The clear gun science the article’s headline refers to is summarized as follows:
…in 2015, assaults with a firearm were 6.8 times more common in states that had the most guns compared to the least. More than a dozen studies have revealed that if you had a gun at home, you were twice as likely to be killed as someone who didn’t. Research tells us that states with higher gun ownership levels have higher rates of homicide. Data even tells us that where gun shops or gun dealers open for business, killings go up. Science must not be ignored.
We need definitive, bold statements like those made in the Scientific American article. While, of course, we always need more research on almost every topic, and gun violence research has been woefully underfunded for many years because of federal funding restrictions, we have enough data right now to justify consideration by Congress of steps like renewing the bans on assault weapons and large-capacity magazines, universal background checks for gun purchase, and raising the age limit for gun purchases from 18 to 21.
It is true that so long as US residents who are not active military or law enforcement personnel are permitted to have guns, none of these laws will eliminate gun homicides or suicides.
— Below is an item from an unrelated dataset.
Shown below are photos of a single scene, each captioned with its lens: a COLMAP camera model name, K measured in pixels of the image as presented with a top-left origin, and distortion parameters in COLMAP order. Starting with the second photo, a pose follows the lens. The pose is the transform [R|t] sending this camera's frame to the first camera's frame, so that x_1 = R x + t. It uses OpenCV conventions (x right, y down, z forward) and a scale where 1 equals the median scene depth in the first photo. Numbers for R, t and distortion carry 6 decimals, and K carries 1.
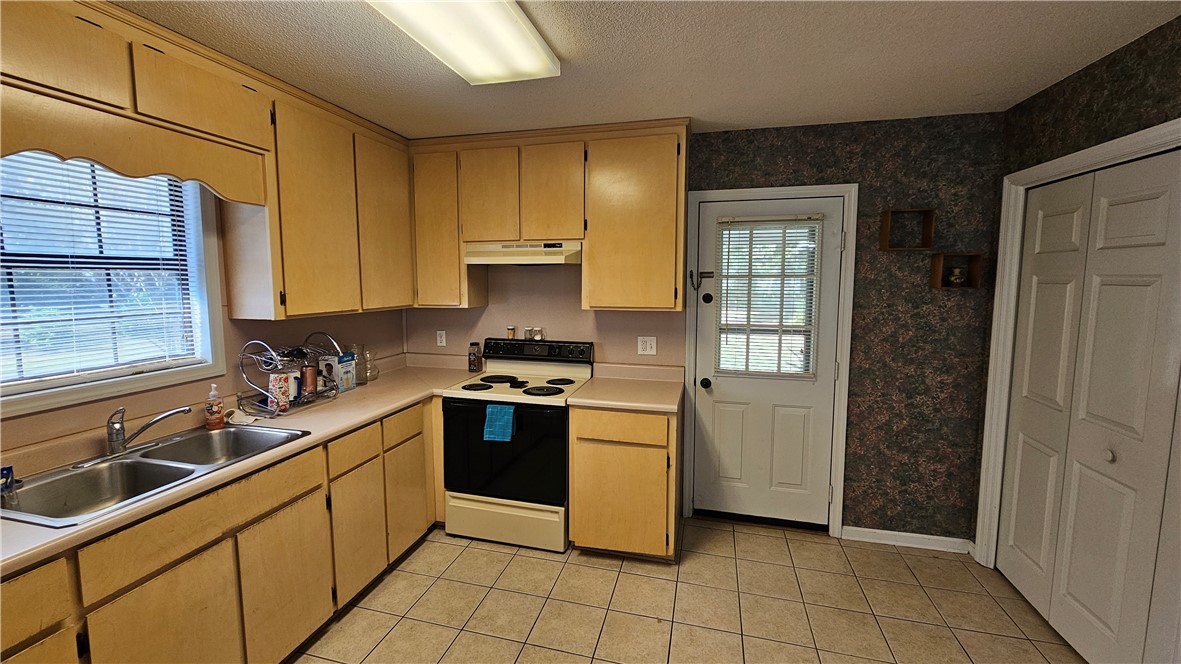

The data tell us they may reduce the number of gun-related deaths and injuries, which should be more than ample justification for pursuing them.
We will need to make federal gun control legislation happen to keep our attention level on this issue sustained at a high level. We must not think that gun violence is isolated to the relatively rare school massacre. According to Pew Research, in 2020, the most recent year for which complete data are available, “45,222 people died from gun-related injuries in the US,” slightly more than half of which were suicides.
The Pew report from last February also notes that “Regardless of the definition being used, fatalities in mass shooting incidents in the US account for a small fraction of all gun murders that occur nationwide each year.” Firearm-related deaths and injuries occur daily in communities across the US
Media attention to every gun-related death in a community runs the risk of inuring the public to these tragedies and blunting our resolve to do something about them. Rather, we need sustained, targeted attention throughout the year to the problem.
Articles like the one cited above in Scientific American need to appear regularly throughout traditional and digital media, not just after mass shootings involving children.
Unless we remain outraged about gun violence and press for new gun control laws, Uvalde will simply fade away from our memories. For this reason, we are writing about gun violence and the data supporting gun control legislation two months after the Uvalde school massacre.
We hope the Yankees and Rays, and lots of other influential organizations will tweet and post about this problem again and again.